Researchers will analyze the data from the first phase of the trial to determine which doses to give to children and toddlers in the second phase of the study. In that part of the study, participants will be randomly assigned to receive either the vaccine or a saline placebo. Then they’ll be tracked for a year to see whether the vaccine works better than the dummy shots.
Vaccine efficacy will be assessed through one of two ways.
If it turns out that the risk of developing COVID-19 is significantly lower among children who get the vaccine than among children who get the placebo, the researchers will be able to compare those two groups and calculate the amount that the risk is reduced as a result of getting the vaccine. The more the risk is reduced, the more effective the vaccine.
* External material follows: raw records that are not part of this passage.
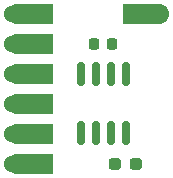
<source format=gts>
G04 #@! TF.GenerationSoftware,KiCad,Pcbnew,(6.0.8)*
G04 #@! TF.CreationDate,2023-04-21T16:45:31+02:00*
G04 #@! TF.ProjectId,15_XCAN,31355f58-4341-44e2-9e6b-696361645f70,rev?*
G04 #@! TF.SameCoordinates,Original*
G04 #@! TF.FileFunction,Soldermask,Top*
G04 #@! TF.FilePolarity,Negative*
%FSLAX46Y46*%
G04 Gerber Fmt 4.6, Leading zero omitted, Abs format (unit mm)*
G04 Created by KiCad (PCBNEW (6.0.8)) date 2023-04-21 16:45:31*
%MOMM*%
%LPD*%
G01*
G04 APERTURE LIST*
G04 Aperture macros list*
%AMRoundRect*
0 Rectangle with rounded corners*
0 $1 Rounding radius*
0 $2 $3 $4 $5 $6 $7 $8 $9 X,Y pos of 4 corners*
0 Add a 4 corners polygon primitive as box body*
4,1,4,$2,$3,$4,$5,$6,$7,$8,$9,$2,$3,0*
0 Add four circle primitives for the rounded corners*
1,1,$1+$1,$2,$3*
1,1,$1+$1,$4,$5*
1,1,$1+$1,$6,$7*
1,1,$1+$1,$8,$9*
0 Add four rect primitives between the rounded corners*
20,1,$1+$1,$2,$3,$4,$5,0*
20,1,$1+$1,$4,$5,$6,$7,0*
20,1,$1+$1,$6,$7,$8,$9,0*
20,1,$1+$1,$8,$9,$2,$3,0*%
%AMFreePoly0*
4,1,19,2.294749,0.844703,2.473926,0.804652,2.640323,0.727060,2.786177,0.615546,2.904682,0.475314,2.990310,0.312906,3.039066,0.135899,3.048675,-0.047448,3.018688,-0.228582,2.950505,-0.399051,2.847308,-0.550902,2.713909,-0.677050,2.556534,-0.771611,2.382525,-0.830171,2.200000,-0.850000,-0.850000,-0.850000,-0.850000,0.850000,2.200000,0.850000,2.294749,0.844703,2.294749,0.844703,
$1*%
G04 Aperture macros list end*
%ADD10C,1.524000*%
%ADD11FreePoly0,0.000000*%
%ADD12RoundRect,0.237500X-0.287500X-0.237500X0.287500X-0.237500X0.287500X0.237500X-0.287500X0.237500X0*%
%ADD13RoundRect,0.225000X-0.225000X-0.250000X0.225000X-0.250000X0.225000X0.250000X-0.225000X0.250000X0*%
%ADD14RoundRect,0.150000X-0.150000X0.825000X-0.150000X-0.825000X0.150000X-0.825000X0.150000X0.825000X0*%
%ADD15FreePoly0,180.000000*%
G04 APERTURE END LIST*
D10*
X113665000Y-63500000D03*
D11*
X111760000Y-63500000D03*
D12*
X110250000Y-76200000D03*
X112000000Y-76200000D03*
D13*
X108445000Y-66040000D03*
X109995000Y-66040000D03*
D14*
X111125000Y-68645000D03*
X109855000Y-68645000D03*
X108585000Y-68645000D03*
X107315000Y-68645000D03*
X107315000Y-73595000D03*
X108585000Y-73595000D03*
X109855000Y-73595000D03*
X111125000Y-73595000D03*
D10*
X101600000Y-73660000D03*
D15*
X104140000Y-73660000D03*
X104140000Y-63500000D03*
D10*
X101600000Y-63500000D03*
X101600000Y-71120000D03*
D15*
X104140000Y-71120000D03*
D10*
X101600000Y-68580000D03*
D15*
X104140000Y-68580000D03*
D10*
X101600000Y-76200000D03*
D15*
X104140000Y-76200000D03*
X104140000Y-66040000D03*
D10*
X101600000Y-66040000D03*
M02*

</source>
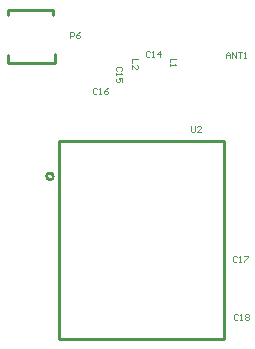
<source format=gto>
%FSLAX25Y25*%
%MOIN*%
G70*
G01*
G75*
%ADD10C,0.01969*%
%ADD11R,0.04134X0.08661*%
%ADD12R,0.03937X0.04134*%
%ADD13R,0.05118X0.08071*%
%ADD14R,0.04724X0.02756*%
%ADD15R,0.04724X0.04724*%
%ADD16R,0.02756X0.04724*%
%ADD17R,0.09449X0.07480*%
%ADD18R,0.02362X0.01969*%
%ADD19R,0.01969X0.02362*%
%ADD20C,0.01000*%
%ADD21C,0.02200*%
%ADD22R,0.07874X0.07874*%
%ADD23C,0.00394*%
D20*
X294701Y327716D02*
G03*
X294701Y327716I-1134J0D01*
G01*
X279429Y381398D02*
Y383366D01*
X294587D01*
Y381398D02*
Y383366D01*
X279429Y365453D02*
Y368307D01*
Y365453D02*
X295079D01*
Y368406D01*
X351492Y273484D02*
Y339429D01*
X296571Y273484D02*
X351492D01*
X296571Y339429D02*
X351492D01*
X296571Y273484D02*
Y339429D01*
D23*
X300394Y373917D02*
Y375885D01*
X301378D01*
X301706Y375557D01*
Y374901D01*
X301378Y374573D01*
X300394D01*
X303674Y375885D02*
X303017Y375557D01*
X302362Y374901D01*
Y374245D01*
X302690Y373917D01*
X303345D01*
X303674Y374245D01*
Y374573D01*
X303345Y374901D01*
X302362D01*
X352362Y367126D02*
Y368438D01*
X353018Y369094D01*
X353674Y368438D01*
Y367126D01*
Y368110D01*
X352362D01*
X354330Y367126D02*
Y369094D01*
X355642Y367126D01*
Y369094D01*
X356298D02*
X357610D01*
X356954D01*
Y367126D01*
X358266D02*
X358922D01*
X358594D01*
Y369094D01*
X358266Y368766D01*
X340650Y344389D02*
Y342749D01*
X340978Y342421D01*
X341634D01*
X341962Y342749D01*
Y344389D01*
X343929Y342421D02*
X342618D01*
X343929Y343733D01*
Y344061D01*
X343601Y344389D01*
X342945D01*
X342618Y344061D01*
X322834Y366929D02*
X320866D01*
Y365617D01*
Y363649D02*
Y364961D01*
X322178Y363649D01*
X322506D01*
X322834Y363977D01*
Y364633D01*
X322506Y364961D01*
X335432Y367028D02*
X333465D01*
Y365716D01*
Y365060D02*
Y364404D01*
Y364732D01*
X335432D01*
X335104Y365060D01*
X326903Y369061D02*
X326574Y369389D01*
X325919D01*
X325591Y369061D01*
Y367749D01*
X325919Y367421D01*
X326574D01*
X326903Y367749D01*
X327558Y367421D02*
X328214D01*
X327886D01*
Y369389D01*
X327558Y369061D01*
X330182Y367421D02*
Y369389D01*
X329198Y368405D01*
X330510D01*
X356135Y281463D02*
X355807Y281791D01*
X355151D01*
X354823Y281463D01*
Y280151D01*
X355151Y279823D01*
X355807D01*
X356135Y280151D01*
X356791Y279823D02*
X357447D01*
X357119D01*
Y281791D01*
X356791Y281463D01*
X358431D02*
X358759Y281791D01*
X359415D01*
X359742Y281463D01*
Y281135D01*
X359415Y280807D01*
X359742Y280479D01*
Y280151D01*
X359415Y279823D01*
X358759D01*
X358431Y280151D01*
Y280479D01*
X358759Y280807D01*
X358431Y281135D01*
Y281463D01*
X358759Y280807D02*
X359415D01*
X355938Y300754D02*
X355610Y301082D01*
X354954D01*
X354626Y300754D01*
Y299442D01*
X354954Y299114D01*
X355610D01*
X355938Y299442D01*
X356594Y299114D02*
X357250D01*
X356922D01*
Y301082D01*
X356594Y300754D01*
X358234Y301082D02*
X359546D01*
Y300754D01*
X358234Y299442D01*
Y299114D01*
X317191Y362960D02*
X317519Y363288D01*
Y363944D01*
X317191Y364272D01*
X315879D01*
X315551Y363944D01*
Y363288D01*
X315879Y362960D01*
X315551Y362304D02*
Y361648D01*
Y361976D01*
X317519D01*
X317191Y362304D01*
X317519Y359352D02*
Y360664D01*
X316535D01*
X316863Y360008D01*
Y359680D01*
X316535Y359352D01*
X315879D01*
X315551Y359680D01*
Y360336D01*
X315879Y360664D01*
X309284Y356758D02*
X308956Y357086D01*
X308300D01*
X307972Y356758D01*
Y355446D01*
X308300Y355118D01*
X308956D01*
X309284Y355446D01*
X309940Y355118D02*
X310596D01*
X310268D01*
Y357086D01*
X309940Y356758D01*
X312892Y357086D02*
X312236Y356758D01*
X311580Y356102D01*
Y355446D01*
X311908Y355118D01*
X312564D01*
X312892Y355446D01*
Y355774D01*
X312564Y356102D01*
X311580D01*
M02*

</source>
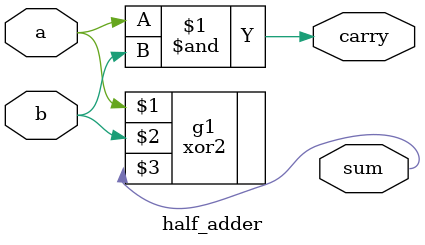
<source format=v>
module half_adder(sum,carry,a,b);
input a,b;
output sum,carry;
xor2 g1(a,b,sum);
and g2(carry,a,b);
endmodule

</source>
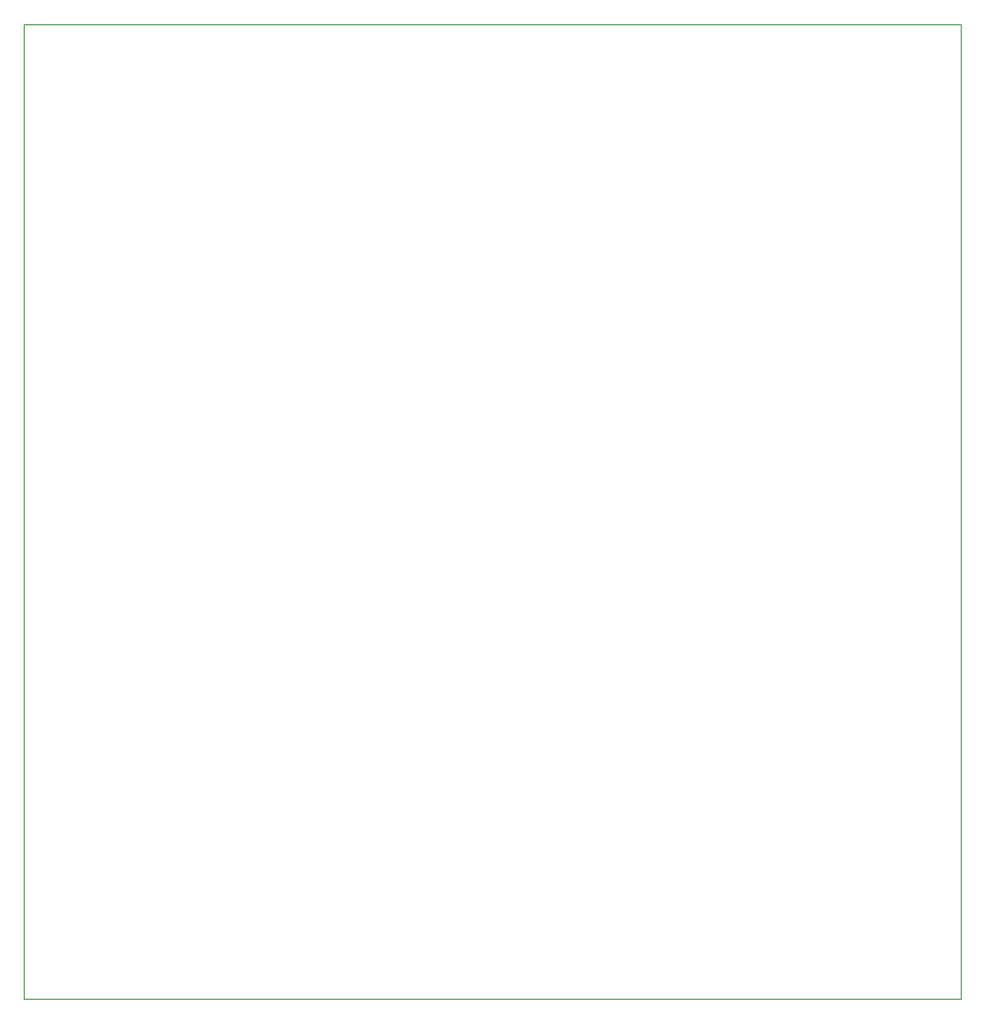
<source format=gm1>
G04 #@! TF.FileFunction,Profile,NP*
%FSLAX46Y46*%
G04 Gerber Fmt 4.6, Leading zero omitted, Abs format (unit mm)*
G04 Created by KiCad (PCBNEW 4.0.7-e2-6376~61~ubuntu18.04.1) date Tue Nov 15 11:44:20 2022*
%MOMM*%
%LPD*%
G01*
G04 APERTURE LIST*
%ADD10C,0.150000*%
%ADD11C,0.100000*%
%ADD12C,0.200000*%
G04 APERTURE END LIST*
D10*
D11*
X214520000Y-99480000D02*
X214520000Y-99470000D01*
D12*
X57390000Y-99480000D02*
X214520000Y-99480000D01*
X57390000Y-99480000D02*
X57390000Y-262740000D01*
X214520000Y-262730000D02*
X214520000Y-99480000D01*
X57390000Y-262740000D02*
X214520000Y-262740000D01*
M02*

</source>
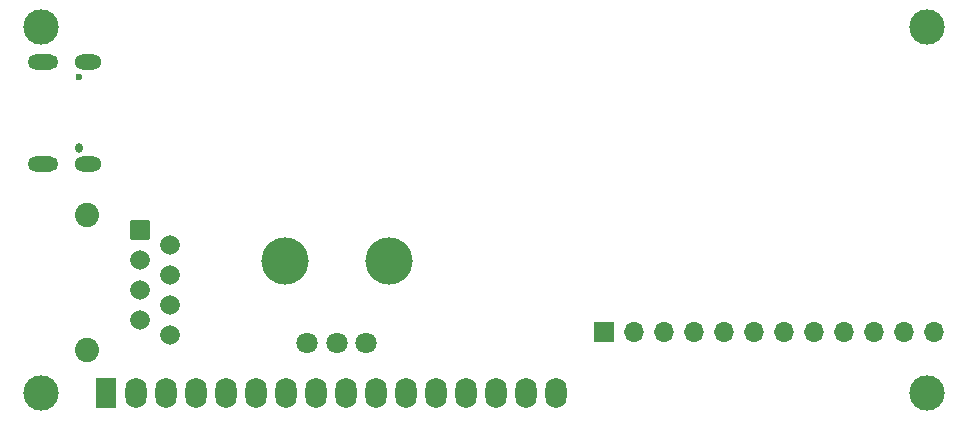
<source format=gbr>
%TF.GenerationSoftware,KiCad,Pcbnew,8.0.4*%
%TF.CreationDate,2024-11-18T06:36:06-07:00*%
%TF.ProjectId,SnakeTank,536e616b-6554-4616-9e6b-2e6b69636164,rev?*%
%TF.SameCoordinates,Original*%
%TF.FileFunction,Soldermask,Bot*%
%TF.FilePolarity,Negative*%
%FSLAX46Y46*%
G04 Gerber Fmt 4.6, Leading zero omitted, Abs format (unit mm)*
G04 Created by KiCad (PCBNEW 8.0.4) date 2024-11-18 06:36:06*
%MOMM*%
%LPD*%
G01*
G04 APERTURE LIST*
G04 Aperture macros list*
%AMRoundRect*
0 Rectangle with rounded corners*
0 $1 Rounding radius*
0 $2 $3 $4 $5 $6 $7 $8 $9 X,Y pos of 4 corners*
0 Add a 4 corners polygon primitive as box body*
4,1,4,$2,$3,$4,$5,$6,$7,$8,$9,$2,$3,0*
0 Add four circle primitives for the rounded corners*
1,1,$1+$1,$2,$3*
1,1,$1+$1,$4,$5*
1,1,$1+$1,$6,$7*
1,1,$1+$1,$8,$9*
0 Add four rect primitives between the rounded corners*
20,1,$1+$1,$2,$3,$4,$5,0*
20,1,$1+$1,$4,$5,$6,$7,0*
20,1,$1+$1,$6,$7,$8,$9,0*
20,1,$1+$1,$8,$9,$2,$3,0*%
G04 Aperture macros list end*
%ADD10C,4.000000*%
%ADD11C,1.800000*%
%ADD12R,1.700000X1.700000*%
%ADD13O,1.700000X1.700000*%
%ADD14C,2.050000*%
%ADD15RoundRect,0.102000X-0.729000X0.729000X-0.729000X-0.729000X0.729000X-0.729000X0.729000X0.729000X0*%
%ADD16C,1.662000*%
%ADD17C,0.600000*%
%ADD18O,0.600000X0.850000*%
%ADD19O,2.300000X1.300000*%
%ADD20O,2.600000X1.300000*%
%ADD21C,3.000000*%
%ADD22R,1.800000X2.600000*%
%ADD23O,1.800000X2.600000*%
G04 APERTURE END LIST*
D10*
%TO.C,RV1*%
X41574000Y-46802000D03*
X50374000Y-46802000D03*
D11*
X48474000Y-53802000D03*
X45974000Y-53802000D03*
X43474000Y-53802000D03*
%TD*%
D12*
%TO.C,J1*%
X68580000Y-52807000D03*
D13*
X71120000Y-52807000D03*
X73660000Y-52807000D03*
X76200000Y-52807000D03*
X78740000Y-52807000D03*
X81280000Y-52807000D03*
X83820000Y-52807000D03*
X86360000Y-52807000D03*
X88900000Y-52807000D03*
X91440000Y-52807000D03*
X93980000Y-52807000D03*
X96520000Y-52807000D03*
%TD*%
D14*
%TO.C,J3*%
X24860000Y-42926000D03*
X24860000Y-54356000D03*
D15*
X29340000Y-44196000D03*
D16*
X31880000Y-45466000D03*
X29340000Y-46736000D03*
X31880000Y-48006000D03*
X29340000Y-49276000D03*
X31880000Y-50546000D03*
X29340000Y-51816000D03*
X31880000Y-53086000D03*
%TD*%
D17*
%TO.C,J2*%
X24173000Y-31286000D03*
D18*
X24173000Y-37286000D03*
D19*
X24898000Y-29966000D03*
D20*
X21073000Y-29966000D03*
D19*
X24898000Y-38606000D03*
D20*
X21073000Y-38606000D03*
%TD*%
D21*
%TO.C,DS1*%
X20916900Y-27028800D03*
X20916900Y-58029500D03*
X95915480Y-27028800D03*
X95916000Y-58029500D03*
D22*
X26416000Y-58029500D03*
D23*
X28956000Y-58029500D03*
X31496000Y-58029500D03*
X34036000Y-58029500D03*
X36576000Y-58029500D03*
X39116000Y-58029500D03*
X41656000Y-58029500D03*
X44196000Y-58029500D03*
X46736000Y-58029500D03*
X49276000Y-58029500D03*
X51816000Y-58029500D03*
X54356000Y-58029500D03*
X56896000Y-58029500D03*
X59436000Y-58029500D03*
X61976000Y-58029500D03*
X64516000Y-58029500D03*
%TD*%
M02*

</source>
However, COVID-19 is less likely to strike children than adults. Although children make up about 22% of the U.S. population, they account for just 11.6% of COVID-19 cases, according to data from the Centers for Disease Control and Prevention. And cases for all age groups, including children, are expected to fall as vaccines roll out to adults and the country gets closer to achieving herd immunity.
Those factors may mean that there won’t be enough cases of COVID-19 among clinical trial participants for researchers to make a statistically significant calculation of vaccine efficacy. In that case, the study team will also examine the immune response of kids in the trial and compare it to that of adults. If the kids generate enough antibodies compared to adults, the researchers will take that as evidence of vaccine effectiveness.
Parents interested in having their children join the trial can find more information about it at www.kidcovestudy.com. The trial is expected to continue through June 2023.
Pfizer and BioNTech are currently testing their COVID-19 vaccine in children as young as 12. Their initial clinical trial included 16- and 17-year-olds, and the vaccine is currently the only one authorized for use in minors in the U.S.
Johnson & Johnson plans to test both single and two-dose regimens of its vaccine in children ages 12 to 17, according the Food and Drug Administration.